Does glibc work on bare metal or RTOS platforms?

Question

Embedded experts, is this possible without major modifications?

I'm building firmware that has both a Linux kernel and a minimal RTOS that runs when resuming from sleep. The same toolchain, aarch64-linux-gnu, is used for both Linux and RTOS code. The reason why it doesn't need a separate bare metal toolchain for RTOS is because the vendor has their own stripped down C runtime which they use instead of glibc.

But that poorly made C runtime is missing a lot of functions, so we want to use a more full featured one. We could use newlib but that would require a 2nd toolchain, which want to avoid.

But I can't find any bare metal or RTOS project using glibc.
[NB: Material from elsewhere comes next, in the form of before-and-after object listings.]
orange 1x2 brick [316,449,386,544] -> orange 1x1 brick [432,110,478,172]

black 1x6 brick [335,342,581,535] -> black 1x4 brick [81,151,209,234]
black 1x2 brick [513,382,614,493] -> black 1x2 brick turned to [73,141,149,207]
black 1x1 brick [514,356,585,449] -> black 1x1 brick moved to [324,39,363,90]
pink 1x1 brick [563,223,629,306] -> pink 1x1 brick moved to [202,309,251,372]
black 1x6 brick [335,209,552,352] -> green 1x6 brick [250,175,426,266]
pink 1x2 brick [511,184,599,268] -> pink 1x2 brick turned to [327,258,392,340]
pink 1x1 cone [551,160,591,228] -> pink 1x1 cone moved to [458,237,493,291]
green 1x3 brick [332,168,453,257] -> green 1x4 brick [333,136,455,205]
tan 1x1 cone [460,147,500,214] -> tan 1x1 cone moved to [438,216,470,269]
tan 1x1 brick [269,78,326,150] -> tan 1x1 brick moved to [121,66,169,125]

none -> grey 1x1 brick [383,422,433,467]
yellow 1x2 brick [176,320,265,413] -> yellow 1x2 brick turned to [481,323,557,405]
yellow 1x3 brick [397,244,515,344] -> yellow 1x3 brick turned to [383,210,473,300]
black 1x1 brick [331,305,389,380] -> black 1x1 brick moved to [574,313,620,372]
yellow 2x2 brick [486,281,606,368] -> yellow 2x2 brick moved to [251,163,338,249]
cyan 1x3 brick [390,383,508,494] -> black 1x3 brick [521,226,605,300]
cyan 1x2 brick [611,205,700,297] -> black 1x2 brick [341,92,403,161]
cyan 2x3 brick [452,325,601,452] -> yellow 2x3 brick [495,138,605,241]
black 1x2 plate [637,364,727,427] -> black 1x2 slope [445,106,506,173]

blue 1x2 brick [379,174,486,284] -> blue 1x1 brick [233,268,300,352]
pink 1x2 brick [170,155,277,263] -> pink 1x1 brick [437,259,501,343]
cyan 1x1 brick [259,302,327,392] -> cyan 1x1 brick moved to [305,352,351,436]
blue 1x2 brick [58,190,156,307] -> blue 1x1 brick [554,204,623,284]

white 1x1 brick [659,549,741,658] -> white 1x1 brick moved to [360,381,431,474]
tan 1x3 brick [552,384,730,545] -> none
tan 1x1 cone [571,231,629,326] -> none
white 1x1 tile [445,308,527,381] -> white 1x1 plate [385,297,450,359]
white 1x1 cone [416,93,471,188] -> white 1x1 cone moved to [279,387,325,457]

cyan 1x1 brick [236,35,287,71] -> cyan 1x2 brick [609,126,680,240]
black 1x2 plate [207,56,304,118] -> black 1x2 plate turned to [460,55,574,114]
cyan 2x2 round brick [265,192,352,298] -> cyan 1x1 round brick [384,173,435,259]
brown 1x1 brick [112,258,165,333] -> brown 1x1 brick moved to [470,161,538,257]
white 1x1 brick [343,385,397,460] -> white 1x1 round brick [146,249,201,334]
Currently, it can build with glibc, but crashes real soon, almost certainly because we didn't call the glibc initialization code:

_start
   __libc_start_main  
     __libc_csu_init   (call C++ constructors for global variables)
     main

https://github.molgen.mpg.de/git-mirror/glibc/blob/master/sysdeps/aarch64/start.S https://github.molgen.mpg.de/git-mirror/glibc/blob/master/csu/libc-start.c

But looking at __libc_start_main, it's a lot more complicated than newlib. Seems it depends on a lot of Linux facilities that don't exist:

1. dynamic linking? _dl_aux_init
2. pthreads __pthread_initialize_minimal

On the positive side, glibc does let you override sbrk and write, which are weakly defined, so that they can call the device driver code directly instead of making syscalls to the non-existent kernel

Update: working for us means

1. malloc
2. printf,write to serial port, but not to actual files
3. C++ globals initialized correctly
4. no threading

Answer 1

In glibc, malloc depends on a low-level allocator such as sbrk (or mmap). You can probably fake something like sbrk on a bare-metal target, but you would have to stub out all the indirect malloc dependencies (including multi-threading support).

The glibc printf implementation is coupled to the fopen implementation, which depends on dlopen for loading character set conversion code (the gconv modules). This even applies to the statically linked case. There is really no way to escape the dynamic linker without some far-reaching changes.

C++ initialization should be fairly easy to get right, even for bare-metal targets. I do not think you need any libc for that, just a little bit of startup code that matches what your target needs. (On some targets, it is sufficient to call the magic _init function before your application.) glibc has some elaborate facilities for that as well, but they are for supporting dynamic linking and dlopen/dlclose. For statically linked binaries, they are not needed.

A high-quality port of glibc to a non-Linux. non-GNU operating system is definitely a lot of work. If the target is bare-metal or a non-POSIX RTOS, you probably have to start with a POSIX shim layer. Even then, the result will be a not-quite-glibc target, and you still need a separate toolchain.

It may be better to go with newlib (or the existing RTOS libc) and obtain the missing libc functionality via gnulib and similar projects.